Around 252 million years ago, life on Earth collapsed in spectacular
and unprecedented fashion, as more than 96 percent of marine species and
70 percent of land species disappeared in a geological instant. The
so-called end-Permian mass extinction — or more commonly, the “Great
Dying” — remains the most severe extinction event in Earth’s history.
Scientists
suspect that massive volcanic activity, in a large igneous province
called the Siberian Traps, may have had a role in the global die-off,
raising air and sea temperatures and releasing toxic amounts of
greenhouse gases into the atmosphere over a very short period of time.

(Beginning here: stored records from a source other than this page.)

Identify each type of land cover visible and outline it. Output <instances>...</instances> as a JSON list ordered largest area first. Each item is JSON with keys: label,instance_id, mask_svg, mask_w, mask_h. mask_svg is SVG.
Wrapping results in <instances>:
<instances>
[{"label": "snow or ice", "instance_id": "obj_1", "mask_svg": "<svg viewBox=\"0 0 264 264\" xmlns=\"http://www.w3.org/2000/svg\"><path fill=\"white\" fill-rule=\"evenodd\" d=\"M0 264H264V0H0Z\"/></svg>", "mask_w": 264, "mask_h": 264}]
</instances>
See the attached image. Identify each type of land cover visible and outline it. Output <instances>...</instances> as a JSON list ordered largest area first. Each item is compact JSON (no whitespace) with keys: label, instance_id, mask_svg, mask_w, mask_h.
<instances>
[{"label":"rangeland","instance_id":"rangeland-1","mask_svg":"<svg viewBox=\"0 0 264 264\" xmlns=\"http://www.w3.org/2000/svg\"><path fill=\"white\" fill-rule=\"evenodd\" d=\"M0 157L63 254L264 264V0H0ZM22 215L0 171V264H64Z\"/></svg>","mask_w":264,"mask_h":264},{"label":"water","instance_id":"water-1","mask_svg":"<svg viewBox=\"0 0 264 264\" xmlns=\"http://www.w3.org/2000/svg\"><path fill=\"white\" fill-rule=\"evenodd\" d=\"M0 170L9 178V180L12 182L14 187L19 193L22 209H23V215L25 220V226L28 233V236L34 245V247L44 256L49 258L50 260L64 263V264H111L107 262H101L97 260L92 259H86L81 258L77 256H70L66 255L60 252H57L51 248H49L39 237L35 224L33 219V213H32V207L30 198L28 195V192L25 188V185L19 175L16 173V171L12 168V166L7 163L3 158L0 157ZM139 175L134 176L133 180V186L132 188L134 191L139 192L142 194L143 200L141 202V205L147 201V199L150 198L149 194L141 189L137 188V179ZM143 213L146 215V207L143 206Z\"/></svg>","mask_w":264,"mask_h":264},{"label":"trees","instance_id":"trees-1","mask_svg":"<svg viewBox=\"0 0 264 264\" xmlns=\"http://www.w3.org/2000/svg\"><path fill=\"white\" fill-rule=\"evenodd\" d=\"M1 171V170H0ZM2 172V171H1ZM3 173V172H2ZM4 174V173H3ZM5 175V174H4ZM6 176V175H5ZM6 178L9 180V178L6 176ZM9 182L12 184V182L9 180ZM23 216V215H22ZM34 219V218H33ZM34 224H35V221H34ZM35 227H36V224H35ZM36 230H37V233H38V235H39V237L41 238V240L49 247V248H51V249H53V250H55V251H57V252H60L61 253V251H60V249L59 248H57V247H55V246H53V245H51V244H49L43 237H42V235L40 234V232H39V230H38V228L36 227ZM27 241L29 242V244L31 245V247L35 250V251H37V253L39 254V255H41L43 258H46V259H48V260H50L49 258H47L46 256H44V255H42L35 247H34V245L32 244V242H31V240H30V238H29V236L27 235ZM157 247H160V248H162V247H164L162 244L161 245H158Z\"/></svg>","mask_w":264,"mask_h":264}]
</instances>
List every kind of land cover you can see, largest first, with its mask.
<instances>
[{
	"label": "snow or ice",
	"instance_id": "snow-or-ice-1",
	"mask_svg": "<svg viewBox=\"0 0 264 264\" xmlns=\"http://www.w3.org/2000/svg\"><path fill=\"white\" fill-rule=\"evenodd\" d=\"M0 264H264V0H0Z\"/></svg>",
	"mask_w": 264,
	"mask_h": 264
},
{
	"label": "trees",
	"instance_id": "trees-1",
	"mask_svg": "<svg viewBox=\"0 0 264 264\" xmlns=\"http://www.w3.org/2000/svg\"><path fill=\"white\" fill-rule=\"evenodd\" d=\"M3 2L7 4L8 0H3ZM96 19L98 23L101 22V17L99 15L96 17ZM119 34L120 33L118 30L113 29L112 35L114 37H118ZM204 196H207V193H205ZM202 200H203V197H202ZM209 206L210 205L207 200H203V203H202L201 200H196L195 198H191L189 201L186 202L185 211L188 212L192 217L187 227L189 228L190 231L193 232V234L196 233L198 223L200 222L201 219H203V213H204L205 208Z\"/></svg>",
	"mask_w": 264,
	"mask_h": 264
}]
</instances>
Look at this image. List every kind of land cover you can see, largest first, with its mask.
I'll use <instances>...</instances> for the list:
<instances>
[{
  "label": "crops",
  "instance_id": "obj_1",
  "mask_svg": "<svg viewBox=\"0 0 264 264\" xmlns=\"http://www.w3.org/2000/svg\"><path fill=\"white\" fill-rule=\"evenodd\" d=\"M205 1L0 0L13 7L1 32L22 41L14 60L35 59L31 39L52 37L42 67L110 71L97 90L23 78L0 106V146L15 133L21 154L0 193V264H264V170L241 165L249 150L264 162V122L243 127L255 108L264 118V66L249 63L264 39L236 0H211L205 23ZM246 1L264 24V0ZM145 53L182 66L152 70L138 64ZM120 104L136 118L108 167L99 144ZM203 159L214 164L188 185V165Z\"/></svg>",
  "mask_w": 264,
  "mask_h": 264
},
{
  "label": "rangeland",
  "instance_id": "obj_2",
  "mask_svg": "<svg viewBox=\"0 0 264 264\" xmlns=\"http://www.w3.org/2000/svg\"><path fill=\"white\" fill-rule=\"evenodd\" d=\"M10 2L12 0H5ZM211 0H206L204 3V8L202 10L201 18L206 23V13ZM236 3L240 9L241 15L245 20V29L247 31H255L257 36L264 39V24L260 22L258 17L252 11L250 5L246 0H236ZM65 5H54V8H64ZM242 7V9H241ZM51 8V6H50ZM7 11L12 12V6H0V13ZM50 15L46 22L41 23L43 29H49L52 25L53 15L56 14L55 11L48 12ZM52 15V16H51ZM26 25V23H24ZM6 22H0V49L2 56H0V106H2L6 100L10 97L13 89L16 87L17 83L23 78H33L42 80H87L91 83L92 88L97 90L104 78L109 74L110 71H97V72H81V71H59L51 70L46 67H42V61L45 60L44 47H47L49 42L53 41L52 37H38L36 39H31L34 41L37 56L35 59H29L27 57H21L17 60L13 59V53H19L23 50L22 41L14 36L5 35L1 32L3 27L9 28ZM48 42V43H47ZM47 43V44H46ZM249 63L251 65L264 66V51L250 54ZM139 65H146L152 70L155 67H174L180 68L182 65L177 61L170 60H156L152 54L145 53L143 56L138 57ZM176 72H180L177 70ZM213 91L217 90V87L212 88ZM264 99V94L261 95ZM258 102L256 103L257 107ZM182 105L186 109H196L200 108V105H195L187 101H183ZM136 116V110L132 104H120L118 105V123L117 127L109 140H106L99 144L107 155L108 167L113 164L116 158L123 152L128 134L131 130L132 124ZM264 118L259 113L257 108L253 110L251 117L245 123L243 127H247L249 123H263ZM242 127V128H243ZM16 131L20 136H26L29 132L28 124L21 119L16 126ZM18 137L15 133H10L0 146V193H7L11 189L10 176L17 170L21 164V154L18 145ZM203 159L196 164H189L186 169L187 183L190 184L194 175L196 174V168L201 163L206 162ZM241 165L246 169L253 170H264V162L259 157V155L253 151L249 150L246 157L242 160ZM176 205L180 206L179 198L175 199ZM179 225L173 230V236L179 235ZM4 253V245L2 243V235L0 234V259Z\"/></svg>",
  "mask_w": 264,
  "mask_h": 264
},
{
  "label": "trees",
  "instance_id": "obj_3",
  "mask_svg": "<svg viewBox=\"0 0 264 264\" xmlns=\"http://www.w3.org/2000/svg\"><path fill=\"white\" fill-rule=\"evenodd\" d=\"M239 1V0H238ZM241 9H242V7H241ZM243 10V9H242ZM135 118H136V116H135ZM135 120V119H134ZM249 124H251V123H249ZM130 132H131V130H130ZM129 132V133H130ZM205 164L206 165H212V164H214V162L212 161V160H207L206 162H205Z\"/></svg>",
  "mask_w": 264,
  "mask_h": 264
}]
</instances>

However, it’s unclear whether magmatism was the main culprit, or simply
an accessory to the mass extinction.
MIT researchers have now
pinned down the timing of the magmatism, and determined that the
Siberian Traps erupted at the right time, and for the right duration, to
have been a likely trigger for the end-Permian extinction.
According
to the group’s timeline, explosive eruptions began around 300,000 years
before the start of the end-Permian extinction. Enormous amounts of
lava both erupted over land and flowed beneath the surface, creating
immense sheets of igneous rock in the shallow crust. The total volume of
eruptions and intrusions was enough to cover a region the size of the
United States in kilometer-deep magma. About two-thirds of this magma
likely erupted prior to and during the period of mass extinction; the
last third erupted in the 500,000 years following the end of the
extinction event. This new timeline, the researchers say, establishes
the Siberian Traps as the main suspect in killing off a majority of the
planet’s species.
“We now can say it’s plausible,” says Seth
Burgess, who received his PhD last year from MIT’s Department of Earth,
Atmospheric, and Planetary Sciences and is now a postdoc at the U.S.
Geological Survey. “The connection is unavoidable, because it’s clear
these two things were happening at the same time.”
Burgess and Sam
Bowring, the Robert R. Shrock Professor of Earth and Planetary Science
at MIT, have published their results in the journal Science Advances.